The remanent polarisation decreases if the long-range correlation of B-site displacements in the ABO3 perovskite crystal is disrupted, for example by B-site doping. This, however, induces also a decrease in Pmax.


CITRES Goal 1:

In the CITRES project, we will design a lead-free ABO3 perovskite composition that enables minimising the remanent polarisation while at the same time maintaining high Pmax. This will be done by combined A- and B-site doping of BaTiO3 to finely tune polar order at the B-site and decouple the polar response of A- and B- sublattices. This way, we aim to maintain high dielectric permittivity even when the B-site polar correlation is disrupted.


The applied electric field can be maximised by enhancing the dielectric breakdown strength and reducing leakage currents.

CITRES Goal 2:

In the CITRES project, we will produce relaxor-based capacitors using thin film technology. Since thin films have high density and less defects compared to ceramics, the dielectric breakdown strength will be enhanced. Furthermore, we will design a multilayer structure at the interface between electrode and dielectric and choose the right electrodes and buffer layers to minimise leakage currents.


CITRES Goals 1 and 2 will be reached by:

  • Using thin film technology to deposit dielectric layers and buffer layers to produce single- and multilayer capacitors.
  • Studying the polar order in relaxors over several length scales (atomic-nano-micro) to determine the influence of dopants on the remanent polarisation and permittivity in capacitors – aiming to high recoverable energy density.
  • Studying the electrode/dielectric interface structure and linking it with electric conductivity and leakage currents.
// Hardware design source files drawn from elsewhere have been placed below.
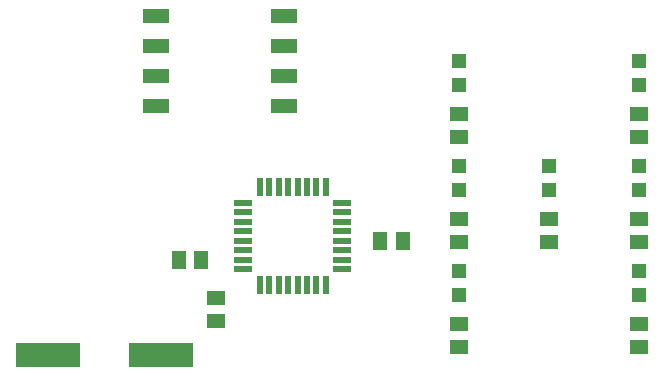
<source format=gtp>
G04 EAGLE Gerber RS-274X export*
G75*
%MOMM*%
%FSLAX34Y34*%
%LPD*%
%INSolderpaste Top*%
%IPPOS*%
%AMOC8*
5,1,8,0,0,1.08239X$1,22.5*%
G01*
%ADD10R,1.300000X1.500000*%
%ADD11R,1.500000X1.300000*%
%ADD12R,1.200000X1.200000*%
%ADD13R,1.600000X1.300000*%
%ADD14R,2.200000X1.200000*%
%ADD15R,1.600000X0.550000*%
%ADD16R,0.550000X1.600000*%
%ADD17R,5.500000X2.000000*%


D10*
X166014Y146812D03*
X185014Y146812D03*
D11*
X197358Y95402D03*
X197358Y114402D03*
D12*
X555498Y315554D03*
X555498Y294554D03*
X555498Y226654D03*
X555498Y205654D03*
X555498Y137754D03*
X555498Y116754D03*
X403098Y315554D03*
X403098Y294554D03*
X403098Y226654D03*
X403098Y205654D03*
X403098Y137754D03*
X403098Y116754D03*
X479298Y226654D03*
X479298Y205654D03*
D13*
X555498Y270104D03*
X555498Y251104D03*
X555498Y181204D03*
X555498Y162204D03*
X555498Y92304D03*
X555498Y73304D03*
X403098Y270104D03*
X403098Y251104D03*
X403098Y181204D03*
X403098Y162204D03*
X403098Y92304D03*
X403098Y73304D03*
X479298Y181204D03*
X479298Y162204D03*
D14*
X255170Y277368D03*
X255170Y302768D03*
X255170Y328168D03*
X255170Y353568D03*
X146150Y353568D03*
X146150Y328168D03*
X146150Y302768D03*
X146150Y277368D03*
D15*
X220582Y194878D03*
X220582Y186878D03*
X220582Y178878D03*
X220582Y170878D03*
X220582Y162878D03*
X220582Y154878D03*
X220582Y146878D03*
X220582Y138878D03*
D16*
X234382Y125078D03*
X242382Y125078D03*
X250382Y125078D03*
X258382Y125078D03*
X266382Y125078D03*
X274382Y125078D03*
X282382Y125078D03*
X290382Y125078D03*
D15*
X304182Y138878D03*
X304182Y146878D03*
X304182Y154878D03*
X304182Y162878D03*
X304182Y170878D03*
X304182Y178878D03*
X304182Y186878D03*
X304182Y194878D03*
D16*
X290382Y208678D03*
X282382Y208678D03*
X274382Y208678D03*
X266382Y208678D03*
X258382Y208678D03*
X250382Y208678D03*
X242382Y208678D03*
X234382Y208678D03*
D10*
X355321Y162941D03*
X336321Y162941D03*
D17*
X150370Y66040D03*
X55370Y66040D03*
M02*

</source>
We will use a combination of several methodologies to perform these studies, in particular:

  • Thin film processing (sol-gel)
  • Macroscopic dielectric/ferroelectric measurements
  • Drift-free scanning transmission electron microscopy (STEM)
  • Stroboscopic Raman spectroscopy
  • Conductive- and Kelvin Probe Force Microscopy
  • Atomistic modelling
  • Data driven materials design

All these methodologies will be combined in a package specific to CITRES, providing mutual feedback towards the goal of designing relaxor compositions and capacitor systems with high recoverable energy density.


Sol-gel synthesis and thin film deposition

One of the goals of CITRES project is to enhance the dielectric breakdown strength to maximise the applicable electric field on ceramic dielectric capacitors. To reach it, it is of fundamental importance to limit the presence of defects and porosity, achieving a thin, dense material. Thin films are the best candidates for multilayer capacitors and one processing technique that has attracted a lot of interest due to the easiness and low cost, is the chemical solution deposition (CSD) coupled with spin-coating.

The first step in the processing of the thin films is the synthesis of the precursor solution. This is done via the sol-gel method, where metal-alkoxides are mixed according to the stoichiometry in a solvent. The solution is then deposited on wafers (for example, platinised silicon) using the spin-coating technique that ensures a high control on the thickness of each layer and a good homogeneity. The deposited films are then annealed in a furnace and the process is repeated until the desired thickness is achieved.